Löw scheint sich festgelegt zu haben, gegen vermeintlich starke Gegner eine defensive Dreierkette aufzubieten, die durch die Außenverteidiger Lukas Klostermann und Marcel Halstenberg zum fünfgliedrigen Abwehrverbund wird. Das bringt Sicherheit in letzter Linie, kann aber im weiten Feld davor die Mittelfeldspieler auch überfordern.
Der Konkurrenzkampf im Team ist angeheizt
Diesmal freilich musste Löw auch auf Ilkay Gündogan und Toni Kroos verzichten. Sie hätten das schwankende Spiel möglicherweise beruhigt. Den etatmäßigen Mittelfeldspieler Emre Can beorderte der Trainer an die Seite von Neuling Robin Koch nach hinten. Der Turiner lieferte eines seiner besten Länderspiele ab.

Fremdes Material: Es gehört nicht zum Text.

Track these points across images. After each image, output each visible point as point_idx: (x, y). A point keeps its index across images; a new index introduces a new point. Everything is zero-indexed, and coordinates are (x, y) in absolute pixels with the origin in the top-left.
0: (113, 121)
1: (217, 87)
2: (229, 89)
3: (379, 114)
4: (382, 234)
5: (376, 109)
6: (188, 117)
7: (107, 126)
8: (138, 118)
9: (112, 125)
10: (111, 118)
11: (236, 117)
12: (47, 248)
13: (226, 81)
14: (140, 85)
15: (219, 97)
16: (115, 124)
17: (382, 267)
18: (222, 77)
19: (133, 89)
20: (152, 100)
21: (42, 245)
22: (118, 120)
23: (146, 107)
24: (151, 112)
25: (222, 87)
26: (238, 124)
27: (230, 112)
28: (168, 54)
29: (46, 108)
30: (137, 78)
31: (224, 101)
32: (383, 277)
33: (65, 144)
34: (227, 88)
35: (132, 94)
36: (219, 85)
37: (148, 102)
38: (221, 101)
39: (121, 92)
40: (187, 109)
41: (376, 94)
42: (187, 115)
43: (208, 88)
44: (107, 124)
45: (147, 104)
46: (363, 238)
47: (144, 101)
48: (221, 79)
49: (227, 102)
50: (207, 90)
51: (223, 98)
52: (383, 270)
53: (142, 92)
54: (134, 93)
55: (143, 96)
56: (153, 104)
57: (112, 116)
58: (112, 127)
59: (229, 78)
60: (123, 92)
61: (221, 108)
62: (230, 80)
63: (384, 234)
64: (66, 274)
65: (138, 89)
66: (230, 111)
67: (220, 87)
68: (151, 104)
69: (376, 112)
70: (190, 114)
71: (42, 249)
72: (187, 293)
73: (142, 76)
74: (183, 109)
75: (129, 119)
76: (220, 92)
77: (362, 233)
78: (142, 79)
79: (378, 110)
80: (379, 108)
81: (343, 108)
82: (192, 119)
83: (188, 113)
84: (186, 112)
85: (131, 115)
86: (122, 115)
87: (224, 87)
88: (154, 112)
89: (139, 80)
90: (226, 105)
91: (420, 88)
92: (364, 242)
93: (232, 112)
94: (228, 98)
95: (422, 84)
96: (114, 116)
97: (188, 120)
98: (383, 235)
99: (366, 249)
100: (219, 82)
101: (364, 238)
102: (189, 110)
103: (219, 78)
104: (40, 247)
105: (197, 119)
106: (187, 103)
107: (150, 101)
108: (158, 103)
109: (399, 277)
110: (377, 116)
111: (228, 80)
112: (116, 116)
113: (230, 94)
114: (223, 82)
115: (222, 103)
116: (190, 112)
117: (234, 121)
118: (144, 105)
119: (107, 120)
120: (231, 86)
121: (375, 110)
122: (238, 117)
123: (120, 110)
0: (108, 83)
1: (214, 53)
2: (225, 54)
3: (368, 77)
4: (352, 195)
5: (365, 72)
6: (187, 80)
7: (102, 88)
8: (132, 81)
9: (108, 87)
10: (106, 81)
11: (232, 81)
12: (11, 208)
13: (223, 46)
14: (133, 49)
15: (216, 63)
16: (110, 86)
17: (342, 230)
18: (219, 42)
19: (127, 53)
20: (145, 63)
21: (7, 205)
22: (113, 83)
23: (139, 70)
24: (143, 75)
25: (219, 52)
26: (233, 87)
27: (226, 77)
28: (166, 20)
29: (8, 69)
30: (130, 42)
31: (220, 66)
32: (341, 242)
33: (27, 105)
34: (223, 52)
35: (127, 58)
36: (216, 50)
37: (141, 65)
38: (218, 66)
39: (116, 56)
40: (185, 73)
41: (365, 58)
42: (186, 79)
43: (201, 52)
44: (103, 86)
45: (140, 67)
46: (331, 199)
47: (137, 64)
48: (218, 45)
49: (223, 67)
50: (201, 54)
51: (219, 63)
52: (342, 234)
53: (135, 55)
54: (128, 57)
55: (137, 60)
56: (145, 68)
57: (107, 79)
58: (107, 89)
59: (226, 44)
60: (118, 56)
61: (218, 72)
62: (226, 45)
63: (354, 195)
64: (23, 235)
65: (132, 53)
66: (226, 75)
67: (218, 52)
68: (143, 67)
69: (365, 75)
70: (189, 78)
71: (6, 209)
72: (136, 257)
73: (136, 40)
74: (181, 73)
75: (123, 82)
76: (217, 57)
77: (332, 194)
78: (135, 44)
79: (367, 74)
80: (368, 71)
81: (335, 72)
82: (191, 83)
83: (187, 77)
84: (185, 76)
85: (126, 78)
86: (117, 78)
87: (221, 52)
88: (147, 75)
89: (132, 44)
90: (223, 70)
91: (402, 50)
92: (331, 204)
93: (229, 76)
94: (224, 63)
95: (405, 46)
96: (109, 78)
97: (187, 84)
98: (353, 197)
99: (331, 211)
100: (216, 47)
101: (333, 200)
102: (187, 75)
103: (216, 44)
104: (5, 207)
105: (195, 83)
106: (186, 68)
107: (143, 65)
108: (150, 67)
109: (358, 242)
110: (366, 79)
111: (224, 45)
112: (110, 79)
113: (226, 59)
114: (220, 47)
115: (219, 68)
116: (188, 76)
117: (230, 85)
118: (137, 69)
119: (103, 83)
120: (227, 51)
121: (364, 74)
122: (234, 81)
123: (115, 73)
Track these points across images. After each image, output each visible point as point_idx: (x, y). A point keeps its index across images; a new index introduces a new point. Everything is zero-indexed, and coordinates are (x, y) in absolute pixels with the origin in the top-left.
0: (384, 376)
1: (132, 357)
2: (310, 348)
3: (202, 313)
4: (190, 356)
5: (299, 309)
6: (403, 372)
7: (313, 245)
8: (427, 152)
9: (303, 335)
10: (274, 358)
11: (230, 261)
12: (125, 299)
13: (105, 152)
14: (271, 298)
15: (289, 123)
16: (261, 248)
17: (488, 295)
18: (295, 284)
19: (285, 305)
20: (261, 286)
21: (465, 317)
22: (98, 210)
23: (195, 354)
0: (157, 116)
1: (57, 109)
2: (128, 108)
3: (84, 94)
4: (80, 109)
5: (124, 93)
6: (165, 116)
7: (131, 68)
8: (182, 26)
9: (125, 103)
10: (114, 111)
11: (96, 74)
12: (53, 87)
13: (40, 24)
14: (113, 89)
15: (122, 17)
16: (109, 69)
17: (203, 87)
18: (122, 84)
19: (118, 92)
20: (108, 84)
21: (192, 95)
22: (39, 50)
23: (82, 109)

Can war einer jener Spieler, weshalb Löw zufrieden auf den Tag zurückblickte. Als Trainer sei es "immer das Ziel, auf allen Positionen Konkurrenzkampf zu haben". Can meldete sich mit seiner Leistung zurück im Kreise der Herausforderer. Marcel Halstenberg ist ein ernsthafter Konkurrent für Nico Schulz auf der linken Seite. Lukas Klostermann dürfte mittlerweile rechts Vorteile gegenüber Thilo Kehrer haben. Und auch wenn Robin Koch möglicherweise nicht mehr berufen werden sollte, wenn Antonio Rüdiger, Niklas Stark, Matthias Gintner und Jonathan Tah wieder fit sind, brachte er sich doch als Alternative ins Gespräch.
Die B-Mannschaft hat angedeutet, wettbewerbsfähig zu sein. Löws Erleichterung ist verständlich. Auskunft über die Stärke der deutschen A-Nationalmannschaft hat die Partie allerdings nicht erbracht. Weil auch am Sonntag gegen Estland (20.45 Uhr, RTL) immer noch etliche Spieler ausfallen, muss mit diesem Erkenntnisgewinn noch bis zum nächsten Jahr gewartet werden.